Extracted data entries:
********
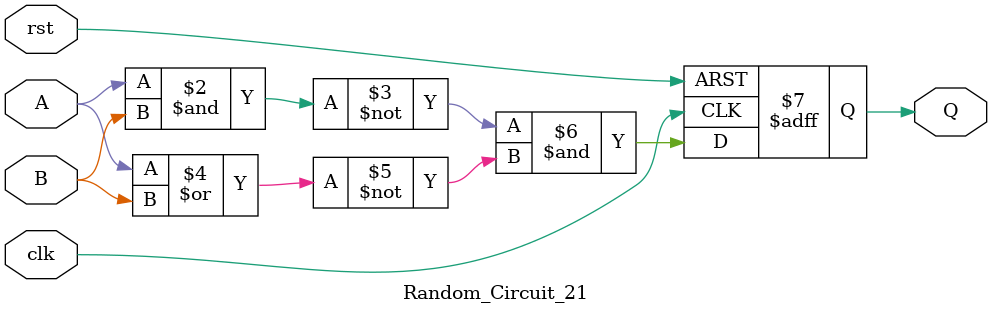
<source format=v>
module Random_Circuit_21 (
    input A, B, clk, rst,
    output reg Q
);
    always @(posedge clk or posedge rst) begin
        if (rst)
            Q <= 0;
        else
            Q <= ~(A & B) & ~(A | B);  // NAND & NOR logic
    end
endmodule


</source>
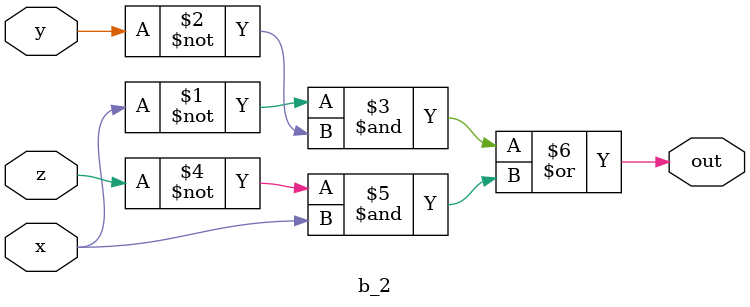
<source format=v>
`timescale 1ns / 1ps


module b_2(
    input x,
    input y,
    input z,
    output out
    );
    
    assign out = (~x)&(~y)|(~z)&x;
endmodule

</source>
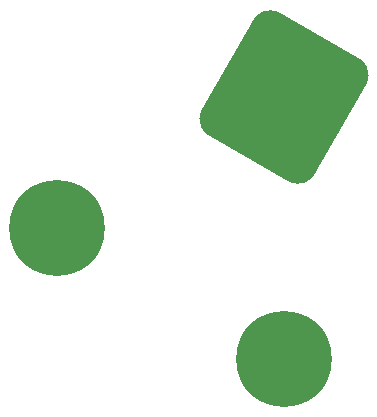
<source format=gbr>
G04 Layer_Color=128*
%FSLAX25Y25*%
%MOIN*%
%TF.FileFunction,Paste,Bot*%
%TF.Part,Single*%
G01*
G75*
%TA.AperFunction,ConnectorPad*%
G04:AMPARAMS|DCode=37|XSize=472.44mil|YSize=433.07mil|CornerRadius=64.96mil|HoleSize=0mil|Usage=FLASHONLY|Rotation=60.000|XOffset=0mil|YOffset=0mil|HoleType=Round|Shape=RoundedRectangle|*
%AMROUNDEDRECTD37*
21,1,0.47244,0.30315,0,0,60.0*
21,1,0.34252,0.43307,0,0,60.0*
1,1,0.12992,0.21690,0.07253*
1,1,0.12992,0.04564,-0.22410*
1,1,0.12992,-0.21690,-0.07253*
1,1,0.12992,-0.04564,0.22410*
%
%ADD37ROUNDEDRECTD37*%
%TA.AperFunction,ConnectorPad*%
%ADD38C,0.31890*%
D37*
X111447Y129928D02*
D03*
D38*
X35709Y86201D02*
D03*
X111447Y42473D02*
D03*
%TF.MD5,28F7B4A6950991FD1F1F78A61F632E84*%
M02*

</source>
********
Work task:
Only the text of the entries above is to be given again, exactly, with the pictures left out.

Completed exercise:
<source format=v>
module Random_Circuit_21 (
    input A, B, clk, rst,
    output reg Q
);
    always @(posedge clk or posedge rst) begin
        if (rst)
            Q <= 0;
        else
            Q <= ~(A & B) & ~(A | B);  // NAND & NOR logic
    end
endmodule


</source>
<source format=v>
`timescale 1ns / 1ps


module b_2(
    input x,
    input y,
    input z,
    output out
    );
    
    assign out = (~x)&(~y)|(~z)&x;
endmodule

</source>
<source format=gbr>
G04 Layer_Color=128*
%FSLAX25Y25*%
%MOIN*%
%TF.FileFunction,Paste,Bot*%
%TF.Part,Single*%
G01*
G75*
%TA.AperFunction,ConnectorPad*%
G04:AMPARAMS|DCode=37|XSize=472.44mil|YSize=433.07mil|CornerRadius=64.96mil|HoleSize=0mil|Usage=FLASHONLY|Rotation=60.000|XOffset=0mil|YOffset=0mil|HoleType=Round|Shape=RoundedRectangle|*
%AMROUNDEDRECTD37*
21,1,0.47244,0.30315,0,0,60.0*
21,1,0.34252,0.43307,0,0,60.0*
1,1,0.12992,0.21690,0.07253*
1,1,0.12992,0.04564,-0.22410*
1,1,0.12992,-0.21690,-0.07253*
1,1,0.12992,-0.04564,0.22410*
%
%ADD37ROUNDEDRECTD37*%
%TA.AperFunction,ConnectorPad*%
%ADD38C,0.31890*%
D37*
X111447Y129928D02*
D03*
D38*
X35709Y86201D02*
D03*
X111447Y42473D02*
D03*
%TF.MD5,28F7B4A6950991FD1F1F78A61F632E84*%
M02*

</source>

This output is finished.